Gubug Lazaris di Pare, Kediri, menghadirkan pertanian organik sekaligus memaksimalkan potensi energi surya dan biogas. Foto: Petrus Riski/Mongabay Indonesia

 

Pengembangan bauran energi, kata Oni, seharusnya tidak hanya mengandalkan pemerintah, baik pusat, daerah, serta BUMN, namun juga melibatkan swasta dan masyarakat secara mandiri. Ini penting, agar masyarakat merasa ikut memiliki dan membutuhkan sehingga keberlangsungannya terjaga.

“Untuk biogas, butuh terus menerus penanganannya. Kotoran sapi dan air harus rutin dicampur sebelum masuk digester.
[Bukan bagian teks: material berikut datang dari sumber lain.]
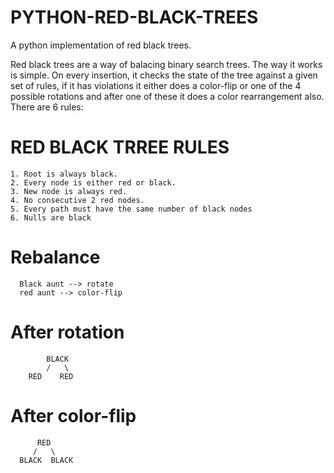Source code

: # PYTHON-RED-BLACK-TREES
A python implementation of red black trees.

Red black trees are a way of balacing binary search trees. The way it works is simple. On every insertion, it checks the state of the tree against a given set of rules, if it has violations it either does a color-flip or one of the 4 possible rotations and after one of these it does a color rearrangement also. There are 6 rules:


# RED BLACK TRREE RULES

 	1. Root is always black.
 	2. Every node is either red or black.
 	3. New node is always red.
 	4. No consecutive 2 red nodes.
 	5. Every path must have the same number of black nodes
 	6. Nulls are black

# Rebalance

      Black aunt --> rotate
      red aunt --> color-flip 
      
# After rotation 

        	BLACK
        	/   \
        RED    RED
        
# After color-flip

          RED
         /   \
      BLACK  BLACK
Tidak boleh dibiarkan mangkrak.”

Selain biogas dari kotoran sapi, Dinas ESDM Provinsi Jawa Timur saat ini tengah melakukan survei pada daerah yang terdapat industri tahu. Dari limbah industri tahu, nantinya akan dimanfaatkan sebagai bahan baku energi biogas. Potensi industri ini menjadi jaminan kesinambungan antara sumber daya, dengan kebutuhan masyarakat atau dunia usaha yang memerlukan biogas sebagai energi alternatif.

“Ini adak dilakukan, karena dibutuhkan sebagai pengganti bahan bakar. Arahnya ke sana dan sangat mungkin untuk diteruskan,” katanya.

Pemerintah, lanjut Oni, akan selalu mendukung dengan memberikan stimulus kepada masyarakat yang mau beralih memanfaatkan energi terbarukan sebagai alternatif energi. Namun, masyarakat perlu memiliki perencanaan yang matang bila hendak menjadikan energi terbarukan sebagai alternatif. Terlebih dalam hal keberlangsungan energi terbarukan guna memenuhi kebutuhan energi masyarakat.